Das Gründungsjahr 1932 war voller Aktivitäten. Als erste Stücke wurden „Gelähmte Schwingen“, „Die kleinen Verwandten“ und „Erster Klasse“ in den Theater-Spielplan aufgenommen. Die Weihnachtsfeier in jenem Jahr wurde durch die Lesung der „Heiligen Nacht“ gekrönt. Die NS-Zeit in den folgenden Jahren wirkte sich negativ auf das Vereinsleben aus. Trotz der Einflussnahme der Nationalsozialisten wurde versucht, die Selbständigkeit weitgehend zu wahren. Die Mitgliederzahl ging rasant und in großem Umfang zurück. Der 2. Weltkrieg brachte schließlich jegliches kulturelle Leben zum Erliegen.

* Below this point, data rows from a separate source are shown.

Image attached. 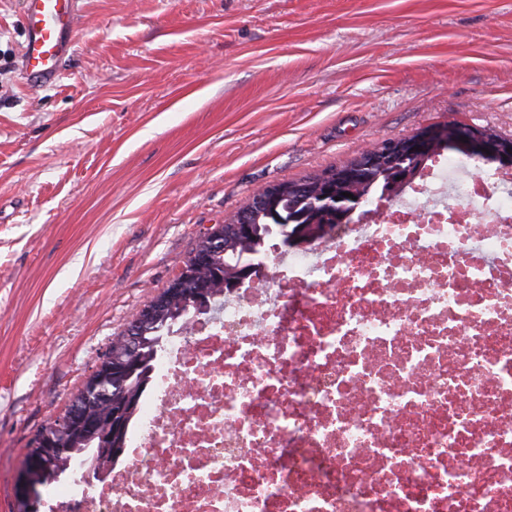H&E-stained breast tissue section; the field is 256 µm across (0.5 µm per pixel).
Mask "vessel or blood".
Masks as SVG:
<instances>
[{
  "instance_id": "1",
  "label": "vessel or blood",
  "mask_w": 512,
  "mask_h": 512,
  "mask_svg": "<svg viewBox=\"0 0 512 512\" xmlns=\"http://www.w3.org/2000/svg\"><path fill=\"white\" fill-rule=\"evenodd\" d=\"M77 22L76 0H26L20 68L32 87H43L59 77Z\"/></svg>"
}]
</instances>
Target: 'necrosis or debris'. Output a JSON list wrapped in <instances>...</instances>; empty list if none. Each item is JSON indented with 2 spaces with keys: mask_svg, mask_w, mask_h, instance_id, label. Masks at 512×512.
<instances>
[{
  "mask_svg": "<svg viewBox=\"0 0 512 512\" xmlns=\"http://www.w3.org/2000/svg\"><path fill=\"white\" fill-rule=\"evenodd\" d=\"M64 512H512V170L434 155L156 360Z\"/></svg>",
  "mask_w": 512,
  "mask_h": 512,
  "instance_id": "obj_1",
  "label": "necrosis or debris"
}]
</instances>
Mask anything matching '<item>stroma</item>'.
I'll list each match as a JSON object with an SVG mask.
<instances>
[{"label":"stroma","mask_w":512,"mask_h":512,"mask_svg":"<svg viewBox=\"0 0 512 512\" xmlns=\"http://www.w3.org/2000/svg\"><path fill=\"white\" fill-rule=\"evenodd\" d=\"M0 0V512L37 429L261 188L457 121L512 136V0H78L59 79Z\"/></svg>","instance_id":"obj_1"}]
</instances>
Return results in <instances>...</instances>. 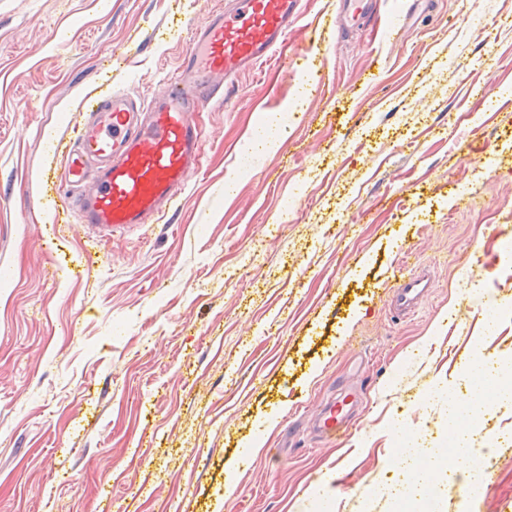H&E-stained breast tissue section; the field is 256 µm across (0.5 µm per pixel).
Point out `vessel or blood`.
<instances>
[{
  "label": "vessel or blood",
  "mask_w": 512,
  "mask_h": 512,
  "mask_svg": "<svg viewBox=\"0 0 512 512\" xmlns=\"http://www.w3.org/2000/svg\"><path fill=\"white\" fill-rule=\"evenodd\" d=\"M410 11L408 0H394L386 37H401ZM300 13L301 0H226L193 31L174 76L148 99L119 92L90 98L75 139L58 149L57 213L100 240L163 221L202 166L201 109L238 96V78L274 57ZM431 288L420 274L396 278L397 316L414 314ZM359 401L351 385L328 399L312 423L318 437L344 438Z\"/></svg>",
  "instance_id": "vessel-or-blood-1"
}]
</instances>
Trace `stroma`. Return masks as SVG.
Segmentation results:
<instances>
[{
  "label": "stroma",
  "mask_w": 512,
  "mask_h": 512,
  "mask_svg": "<svg viewBox=\"0 0 512 512\" xmlns=\"http://www.w3.org/2000/svg\"><path fill=\"white\" fill-rule=\"evenodd\" d=\"M432 2L398 40L375 19L316 55L339 2L305 0L243 98L204 108L172 221L98 244L52 221L59 113L149 97L222 0H0V512H415L376 492L395 427L447 446L433 390L483 308L512 356V0ZM283 107L288 137L240 173ZM415 269L435 288L400 320ZM346 379L366 392L336 446L307 419ZM466 431L494 478L439 465L438 512H512V405ZM432 283L425 275L401 274L391 289L392 305L398 317L413 315L430 294Z\"/></svg>",
  "instance_id": "35a3bbf8"
}]
</instances>
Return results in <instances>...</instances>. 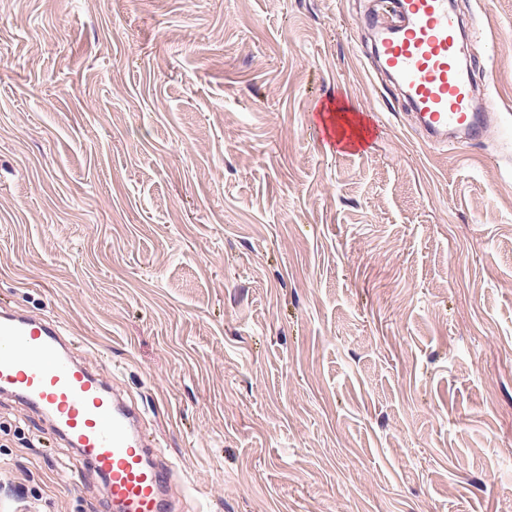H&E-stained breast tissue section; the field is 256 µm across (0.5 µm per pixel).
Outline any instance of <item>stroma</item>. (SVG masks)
Here are the masks:
<instances>
[{"instance_id": "1", "label": "stroma", "mask_w": 512, "mask_h": 512, "mask_svg": "<svg viewBox=\"0 0 512 512\" xmlns=\"http://www.w3.org/2000/svg\"><path fill=\"white\" fill-rule=\"evenodd\" d=\"M452 2L499 122L456 149L366 71L369 0L0 14V300L137 399L176 512H512V0ZM0 512H109L6 395Z\"/></svg>"}]
</instances>
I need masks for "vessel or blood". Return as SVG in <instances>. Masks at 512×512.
<instances>
[{"instance_id":"vessel-or-blood-1","label":"vessel or blood","mask_w":512,"mask_h":512,"mask_svg":"<svg viewBox=\"0 0 512 512\" xmlns=\"http://www.w3.org/2000/svg\"><path fill=\"white\" fill-rule=\"evenodd\" d=\"M372 56L413 109L429 141L456 131L483 139L477 75L461 59V19L449 0H394ZM61 322L0 310V391L25 402L105 482L111 512H171L170 464L153 460L137 405L83 364Z\"/></svg>"}]
</instances>
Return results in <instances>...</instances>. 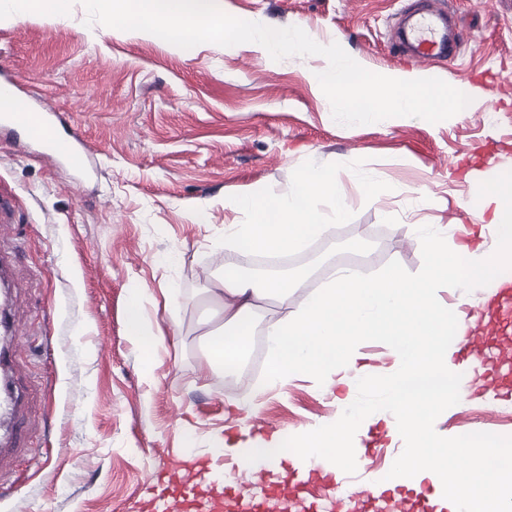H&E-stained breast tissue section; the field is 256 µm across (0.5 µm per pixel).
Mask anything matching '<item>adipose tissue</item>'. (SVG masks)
Returning <instances> with one entry per match:
<instances>
[{
	"mask_svg": "<svg viewBox=\"0 0 512 512\" xmlns=\"http://www.w3.org/2000/svg\"><path fill=\"white\" fill-rule=\"evenodd\" d=\"M321 197L330 201L332 216L340 217L344 196L335 175L326 171L303 175L295 190L271 209L253 196H241L234 205L251 213L253 220L233 225L230 238L266 252L302 250L324 229L315 207ZM489 206L494 209L492 231L505 251L512 252L511 170L500 172L470 209L479 215ZM420 245L428 256L420 280H409L394 268L375 279L341 269L327 288L309 296L293 314L288 301L305 288L304 277L267 281L225 272L215 290L225 333L212 341L210 360L220 369L234 364L245 351L242 338L254 317L264 302L274 301L277 311L265 328L272 379L318 374L351 391L380 386L392 413L390 433L407 444L394 466V483L417 486L430 481L448 512H512V463H499L506 448L463 433L443 438L432 428L439 411L470 393L466 378L453 375L447 313L437 290L455 284L462 290L461 302L469 303L465 287L494 282L508 264L501 257L480 258L463 247H449L436 233L422 237ZM372 336L388 339L394 377L376 380L372 368L360 363L357 346ZM363 417V410L348 404L333 422L294 438L292 444L262 441L236 454L264 464L298 457L338 474L353 463L348 449Z\"/></svg>",
	"mask_w": 512,
	"mask_h": 512,
	"instance_id": "ef3b65f1",
	"label": "adipose tissue"
}]
</instances>
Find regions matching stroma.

Nach dem Krieg dauerte es etliche Jahre, bis sich die verbliebenen Vereinsmitglieder wieder zusammenfanden. Mitte der 1950er Jahre nahm man mit Dichterlesungen und Einaktern den kulturellen Betrieb wieder auf. Einen erheblichen Zuwachs an Mitgliedern brachten in den 1970er Jahren die „Oberdinghartinger Feste“. Hatte man bisher ausschließlich Einakter ins Programm genommen, so wagte man sich nun zunehmend auch an die mehraktigen Stücke Thomas. „Magdalena“, „Der alte Feinschmecker“ oder auch „Die Lokalbahn“ wurden auf die Bühne gebracht.

Die Veröffentlichungen 1989 von Thomas antisemitischen Beiträgen im „Miesbacher Anzeiger“ und die Erkenntnis, nicht nur an Thoma haften bleiben zu wollen, führten zu einer Neuorientierung des Vereins. Weitere deutschsprachige Dichter und Literaten wurden ins Repertoire für Lesungen, Theateraufführungen und Paradeisl-Abende aufgenommen, wie z.B. Valentin, Achternbusch, Nestroy, Rilke, Krötz oder Horvath. Die Verdienste des Vereins für das kulturelle Leben in der Stadt wurden 1999 durch die Verleihung des Kron-Maus-Kulturpreises der ÜB Überparteilichen Bürgergemeinschaft Dachau e.V. gewürdigt.

Mit dem 2017 uraufgeführten Theaterstück “Thoma – eine Selbstzerstörung” von Norbert Göttler fand anlässlich des 150sten Geburtstags Ludwig Thomas auf der Bühne eine kritische Auseinandersetzung mit der zwiespältigen Persönlichkeit des Namengebers des Vereins statt.